The University of Utah is fully committed to policies of equal opportunity and nondiscrimination. University policy prohibits any form of discrimination, harassment, or prejudicial treatment on the basis of age, race, sex, sexual orientation, gender identity/expression, color, national origin, religion, status as a person with a disability, and veteran’s status.
Designated Title IX/ADA/Section 504 Coordinator
Director, Office of Equal Opportunity and Affirmative Action
201 South Presidents Circle, Rm. 135
Salt Lake City, UT 84112
If a candidate or applicant believes he/she has been discriminated against, that individual should contact the University Office of Equal Opportunity/Affirmative Action at the contact number or address provided above.
The University Center for Disability Services (CDS)
CDS is responsible for determining if a student can receive accommodation and the appropriate manner in which to implement the accommodation. ATP will not provide accommodation without notice from the University Center for Disability Services.
University Center for Disability Services (CDS), 162 Olpin Union (801-581-5020 voice or TDD), provides resources and support services for students with documented physical or learning disabilities.
University policy and state and federal law prohibit retaliation against an individual for participating in a discrimination complaint process or for requesting a reasonable accommodation.
The following are the procedures of the ATP with regard to the identification of students with disabilities and the provision of reasonable accommodations. For more specific information on obtaining an accommodation, visit the Center for Disability Services website or office on the University of Utah Campus.
Although a candidate's self-identification as a person with a disability is voluntary, the ATP can only accommodate known disabilities.
- In order to establish the existence of a disability and to request accommodation, candidates must contact the CDS. The candidate must then follow the procedures of the CDS to document the existence and nature of the disability.
- Once the need for, and availability of, reasonable accommodations have been established, the CDS and the ATP, in consultation with the candidate, will work to implement the approved accommodation and this accommodation will be specified in a written document and these standards may be edited to reflect the accommodation. It is the student's responsibility to ensure that the accommodation meets the Board of Certification requirements for professional certification.
- A candidate may seek to establish a disability and request reasonable accommodation at any time before or after matriculation.

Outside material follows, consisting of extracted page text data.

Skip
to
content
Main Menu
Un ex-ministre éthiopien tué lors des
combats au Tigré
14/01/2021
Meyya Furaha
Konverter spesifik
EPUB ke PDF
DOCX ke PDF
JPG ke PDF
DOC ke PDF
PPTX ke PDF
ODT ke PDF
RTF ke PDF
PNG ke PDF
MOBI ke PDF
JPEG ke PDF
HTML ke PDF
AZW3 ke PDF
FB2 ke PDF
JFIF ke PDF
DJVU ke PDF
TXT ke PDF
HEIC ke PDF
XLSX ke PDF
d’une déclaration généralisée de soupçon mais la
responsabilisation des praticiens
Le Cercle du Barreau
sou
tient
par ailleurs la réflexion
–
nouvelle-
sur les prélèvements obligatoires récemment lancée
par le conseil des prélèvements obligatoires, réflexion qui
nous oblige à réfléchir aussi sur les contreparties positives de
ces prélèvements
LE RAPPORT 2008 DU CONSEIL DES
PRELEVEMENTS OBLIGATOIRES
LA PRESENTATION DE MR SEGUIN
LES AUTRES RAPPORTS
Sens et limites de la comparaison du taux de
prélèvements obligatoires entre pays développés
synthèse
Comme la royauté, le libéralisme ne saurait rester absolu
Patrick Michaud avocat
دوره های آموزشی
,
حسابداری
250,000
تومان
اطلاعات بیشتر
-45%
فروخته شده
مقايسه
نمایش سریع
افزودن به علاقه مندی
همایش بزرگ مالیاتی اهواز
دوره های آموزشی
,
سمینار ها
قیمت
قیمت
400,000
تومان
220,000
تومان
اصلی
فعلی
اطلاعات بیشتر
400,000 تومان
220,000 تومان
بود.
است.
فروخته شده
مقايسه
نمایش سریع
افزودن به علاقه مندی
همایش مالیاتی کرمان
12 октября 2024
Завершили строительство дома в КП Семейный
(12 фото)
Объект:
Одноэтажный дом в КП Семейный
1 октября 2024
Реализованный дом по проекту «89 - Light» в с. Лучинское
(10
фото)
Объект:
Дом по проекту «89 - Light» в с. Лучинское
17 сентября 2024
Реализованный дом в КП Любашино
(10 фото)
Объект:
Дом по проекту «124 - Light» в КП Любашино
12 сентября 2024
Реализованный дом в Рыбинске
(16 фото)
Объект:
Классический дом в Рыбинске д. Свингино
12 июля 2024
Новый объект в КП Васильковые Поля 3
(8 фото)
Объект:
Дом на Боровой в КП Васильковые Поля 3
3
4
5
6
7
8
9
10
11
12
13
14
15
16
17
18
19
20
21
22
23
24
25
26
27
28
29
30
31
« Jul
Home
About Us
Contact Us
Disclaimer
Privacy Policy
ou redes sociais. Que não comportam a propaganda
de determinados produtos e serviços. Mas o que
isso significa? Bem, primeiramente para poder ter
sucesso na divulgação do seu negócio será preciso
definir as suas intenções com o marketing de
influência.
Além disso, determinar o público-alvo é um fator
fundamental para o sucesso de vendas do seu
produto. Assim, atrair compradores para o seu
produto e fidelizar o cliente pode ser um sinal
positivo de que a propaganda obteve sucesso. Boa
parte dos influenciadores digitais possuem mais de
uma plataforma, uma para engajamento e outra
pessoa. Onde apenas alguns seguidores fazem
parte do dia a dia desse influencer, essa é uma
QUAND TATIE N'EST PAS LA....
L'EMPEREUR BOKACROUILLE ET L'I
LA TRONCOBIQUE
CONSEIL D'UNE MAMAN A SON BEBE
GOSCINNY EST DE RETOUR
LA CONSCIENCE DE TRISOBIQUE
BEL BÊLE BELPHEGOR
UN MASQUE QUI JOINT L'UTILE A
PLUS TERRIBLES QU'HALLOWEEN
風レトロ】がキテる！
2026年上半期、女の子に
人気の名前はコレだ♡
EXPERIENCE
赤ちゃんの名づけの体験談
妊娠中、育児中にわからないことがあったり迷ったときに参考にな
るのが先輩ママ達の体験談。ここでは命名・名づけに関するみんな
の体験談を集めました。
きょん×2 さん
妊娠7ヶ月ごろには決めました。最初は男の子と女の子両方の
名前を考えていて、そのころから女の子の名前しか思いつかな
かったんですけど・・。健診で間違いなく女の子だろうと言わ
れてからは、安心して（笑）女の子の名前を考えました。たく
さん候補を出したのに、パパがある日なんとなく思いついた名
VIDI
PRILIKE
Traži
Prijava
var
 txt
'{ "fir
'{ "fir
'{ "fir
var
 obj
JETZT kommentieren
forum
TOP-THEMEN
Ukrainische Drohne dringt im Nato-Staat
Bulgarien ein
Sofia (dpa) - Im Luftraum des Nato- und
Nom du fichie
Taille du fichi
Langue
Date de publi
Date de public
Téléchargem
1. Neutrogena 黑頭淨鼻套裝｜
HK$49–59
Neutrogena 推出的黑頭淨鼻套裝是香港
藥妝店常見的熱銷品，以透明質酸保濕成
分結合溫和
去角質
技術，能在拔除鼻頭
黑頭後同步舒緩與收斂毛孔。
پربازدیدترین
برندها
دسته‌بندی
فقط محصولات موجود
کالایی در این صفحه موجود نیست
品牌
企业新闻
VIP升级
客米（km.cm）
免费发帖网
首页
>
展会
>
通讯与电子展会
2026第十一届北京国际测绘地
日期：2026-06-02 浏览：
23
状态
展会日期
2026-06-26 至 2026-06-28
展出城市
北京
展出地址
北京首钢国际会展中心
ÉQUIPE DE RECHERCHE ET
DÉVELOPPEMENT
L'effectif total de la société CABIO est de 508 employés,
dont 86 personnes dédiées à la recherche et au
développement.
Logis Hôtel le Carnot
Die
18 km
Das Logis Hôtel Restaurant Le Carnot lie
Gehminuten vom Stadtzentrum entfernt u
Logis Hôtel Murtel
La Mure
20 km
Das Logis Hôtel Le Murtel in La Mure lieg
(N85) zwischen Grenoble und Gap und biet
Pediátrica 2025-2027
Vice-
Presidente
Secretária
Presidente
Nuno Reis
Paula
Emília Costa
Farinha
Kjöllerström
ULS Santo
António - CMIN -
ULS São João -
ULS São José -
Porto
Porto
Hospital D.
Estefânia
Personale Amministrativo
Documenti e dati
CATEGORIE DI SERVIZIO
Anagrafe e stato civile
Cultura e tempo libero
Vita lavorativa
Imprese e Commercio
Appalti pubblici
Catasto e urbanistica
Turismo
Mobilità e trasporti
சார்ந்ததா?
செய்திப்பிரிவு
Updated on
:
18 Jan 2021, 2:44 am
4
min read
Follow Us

- In general, a candidate should claim and establish the existence of a disability prior to the onset of academic difficulties.
- All claims and proceedings under this provision will be kept confidential to the extent provided by law and University policies. Dissemination of the knowledge of the existence of a disability will be restricted to University administrators with a legitimate need to know this information. Except as provided by law, no mention of the candidate's disability will appear in any ATP correspondence with external agencies unless the candidate specifically requests such disclosure in writing.
- Student’s health information, including record of accommodation, will be kept separately from a student’s academic record.